Start

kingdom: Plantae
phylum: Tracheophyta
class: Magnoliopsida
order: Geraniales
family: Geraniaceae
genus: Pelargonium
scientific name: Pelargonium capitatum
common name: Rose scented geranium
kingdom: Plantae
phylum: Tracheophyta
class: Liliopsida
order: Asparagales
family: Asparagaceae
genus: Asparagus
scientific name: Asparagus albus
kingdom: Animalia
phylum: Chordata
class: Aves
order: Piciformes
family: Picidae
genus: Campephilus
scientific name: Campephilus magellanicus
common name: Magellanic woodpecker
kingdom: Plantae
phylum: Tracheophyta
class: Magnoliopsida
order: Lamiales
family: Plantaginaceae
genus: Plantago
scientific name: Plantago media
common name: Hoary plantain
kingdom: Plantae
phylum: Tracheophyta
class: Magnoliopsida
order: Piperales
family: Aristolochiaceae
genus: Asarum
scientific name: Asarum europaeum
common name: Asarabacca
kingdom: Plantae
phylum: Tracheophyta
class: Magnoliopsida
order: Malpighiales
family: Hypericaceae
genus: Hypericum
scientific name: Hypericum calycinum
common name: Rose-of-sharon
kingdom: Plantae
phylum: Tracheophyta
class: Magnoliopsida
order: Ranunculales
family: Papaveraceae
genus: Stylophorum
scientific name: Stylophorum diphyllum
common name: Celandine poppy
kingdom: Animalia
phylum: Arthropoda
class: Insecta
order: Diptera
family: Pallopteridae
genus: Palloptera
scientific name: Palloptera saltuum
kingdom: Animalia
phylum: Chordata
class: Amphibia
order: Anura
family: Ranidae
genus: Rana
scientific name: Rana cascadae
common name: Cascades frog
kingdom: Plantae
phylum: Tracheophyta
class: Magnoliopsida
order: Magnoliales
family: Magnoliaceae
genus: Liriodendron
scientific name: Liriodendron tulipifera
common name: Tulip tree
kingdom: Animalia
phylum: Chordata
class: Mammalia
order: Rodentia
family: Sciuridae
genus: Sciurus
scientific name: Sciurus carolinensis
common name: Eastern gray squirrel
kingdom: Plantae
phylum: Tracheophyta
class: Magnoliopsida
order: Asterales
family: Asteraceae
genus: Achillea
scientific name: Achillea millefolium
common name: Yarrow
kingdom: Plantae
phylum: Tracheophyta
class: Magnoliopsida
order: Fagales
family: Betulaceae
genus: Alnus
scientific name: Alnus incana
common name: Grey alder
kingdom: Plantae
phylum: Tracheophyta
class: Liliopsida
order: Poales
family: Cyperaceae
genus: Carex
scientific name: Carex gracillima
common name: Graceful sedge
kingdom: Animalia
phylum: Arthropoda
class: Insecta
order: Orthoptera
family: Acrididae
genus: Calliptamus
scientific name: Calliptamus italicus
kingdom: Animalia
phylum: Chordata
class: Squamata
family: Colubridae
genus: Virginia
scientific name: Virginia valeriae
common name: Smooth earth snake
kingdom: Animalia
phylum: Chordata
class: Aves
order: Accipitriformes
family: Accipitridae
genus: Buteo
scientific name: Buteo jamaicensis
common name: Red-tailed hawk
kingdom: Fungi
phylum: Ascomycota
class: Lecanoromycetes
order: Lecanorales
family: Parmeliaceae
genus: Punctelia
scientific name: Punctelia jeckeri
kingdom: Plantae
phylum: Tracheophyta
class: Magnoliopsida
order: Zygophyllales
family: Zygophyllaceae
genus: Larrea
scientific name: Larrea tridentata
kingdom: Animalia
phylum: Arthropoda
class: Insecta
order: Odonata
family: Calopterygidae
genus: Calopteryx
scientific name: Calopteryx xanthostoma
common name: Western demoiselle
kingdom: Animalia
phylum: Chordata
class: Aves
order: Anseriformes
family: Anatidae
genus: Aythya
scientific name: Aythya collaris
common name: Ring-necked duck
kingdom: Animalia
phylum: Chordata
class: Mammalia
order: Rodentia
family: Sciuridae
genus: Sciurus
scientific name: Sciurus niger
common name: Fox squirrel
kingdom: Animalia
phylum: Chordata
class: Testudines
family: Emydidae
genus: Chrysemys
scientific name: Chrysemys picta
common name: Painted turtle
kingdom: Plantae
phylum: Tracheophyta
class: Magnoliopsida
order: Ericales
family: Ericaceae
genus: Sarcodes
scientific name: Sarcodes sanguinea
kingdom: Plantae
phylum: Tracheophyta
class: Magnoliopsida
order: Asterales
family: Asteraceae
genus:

End

• Task to carry out:
Can you copy every line in all of the records above, character for character?

• Result of the task:
kingdom: Plantae
phylum: Tracheophyta
class: Magnoliopsida
order: Geraniales
family: Geraniaceae
genus: Pelargonium
scientific name: Pelargonium capitatum
common name: Rose scented geranium
kingdom: Plantae
phylum: Tracheophyta
class: Liliopsida
order: Asparagales
family: Asparagaceae
genus: Asparagus
scientific name: Asparagus albus
kingdom: Animalia
phylum: Chordata
class: Aves
order: Piciformes
family: Picidae
genus: Campephilus
scientific name: Campephilus magellanicus
common name: Magellanic woodpecker
kingdom: Plantae
phylum: Tracheophyta
class: Magnoliopsida
order: Lamiales
family: Plantaginaceae
genus: Plantago
scientific name: Plantago media
common name: Hoary plantain
kingdom: Plantae
phylum: Tracheophyta
class: Magnoliopsida
order: Piperales
family: Aristolochiaceae
genus: Asarum
scientific name: Asarum europaeum
common name: Asarabacca
kingdom: Plantae
phylum: Tracheophyta
class: Magnoliopsida
order: Malpighiales
family: Hypericaceae
genus: Hypericum
scientific name: Hypericum calycinum
common name: Rose-of-sharon
kingdom: Plantae
phylum: Tracheophyta
class: Magnoliopsida
order: Ranunculales
family: Papaveraceae
genus: Stylophorum
scientific name: Stylophorum diphyllum
common name: Celandine poppy
kingdom: Animalia
phylum: Arthropoda
class: Insecta
order: Diptera
family: Pallopteridae
genus: Palloptera
scientific name: Palloptera saltuum
kingdom: Animalia
phylum: Chordata
class: Amphibia
order: Anura
family: Ranidae
genus: Rana
scientific name: Rana cascadae
common name: Cascades frog
kingdom: Plantae
phylum: Tracheophyta
class: Magnoliopsida
order: Magnoliales
family: Magnoliaceae
genus: Liriodendron
scientific name: Liriodendron tulipifera
common name: Tulip tree
kingdom: Animalia
phylum: Chordata
class: Mammalia
order: Rodentia
family: Sciuridae
genus: Sciurus
scientific name: Sciurus carolinensis
common name: Eastern gray squirrel
kingdom: Plantae
phylum: Tracheophyta
class: Magnoliopsida
order: Asterales
family: Asteraceae
genus: Achillea
scientific name: Achillea millefolium
common name: Yarrow
kingdom: Plantae
phylum: Tracheophyta
class: Magnoliopsida
order: Fagales
family: Betulaceae
genus: Alnus
scientific name: Alnus incana
common name: Grey alder
kingdom: Plantae
phylum: Tracheophyta
class: Liliopsida
order: Poales
family: Cyperaceae
genus: Carex
scientific name: Carex gracillima
common name: Graceful sedge
kingdom: Animalia
phylum: Arthropoda
class: Insecta
order: Orthoptera
family: Acrididae
genus: Calliptamus
scientific name: Calliptamus italicus
kingdom: Animalia
phylum: Chordata
class: Squamata
family: Colubridae
genus: Virginia
scientific name: Virginia valeriae
common name: Smooth earth snake
kingdom: Animalia
phylum: Chordata
class: Aves
order: Accipitriformes
family: Accipitridae
genus: Buteo
scientific name: Buteo jamaicensis
common name: Red-tailed hawk
kingdom: Fungi
phylum: Ascomycota
class: Lecanoromycetes
order: Lecanorales
family: Parmeliaceae
genus: Punctelia
scientific name: Punctelia jeckeri
kingdom: Plantae
phylum: Tracheophyta
class: Magnoliopsida
order: Zygophyllales
family: Zygophyllaceae
genus: Larrea
scientific name: Larrea tridentata
kingdom: Animalia
phylum: Arthropoda
class: Insecta
order: Odonata
family: Calopterygidae
genus: Calopteryx
scientific name: Calopteryx xanthostoma
common name: Western demoiselle
kingdom: Animalia
phylum: Chordata
class: Aves
order: Anseriformes
family: Anatidae
genus: Aythya
scientific name: Aythya collaris
common name: Ring-necked duck
kingdom: Animalia
phylum: Chordata
class: Mammalia
order: Rodentia
family: Sciuridae
genus: Sciurus
scientific name: Sciurus niger
common name: Fox squirrel
kingdom: Animalia
phylum: Chordata
class: Testudines
family: Emydidae
genus: Chrysemys
scientific name: Chrysemys picta
common name: Painted turtle
kingdom: Plantae
phylum: Tracheophyta
class: Magnoliopsida
order: Ericales
family: Ericaceae
genus: Sarcodes
scientific name: Sarcodes sanguinea
kingdom: Plantae
phylum: Tracheophyta
class: Magnoliopsida
order: Asterales
family: Asteraceae
genus:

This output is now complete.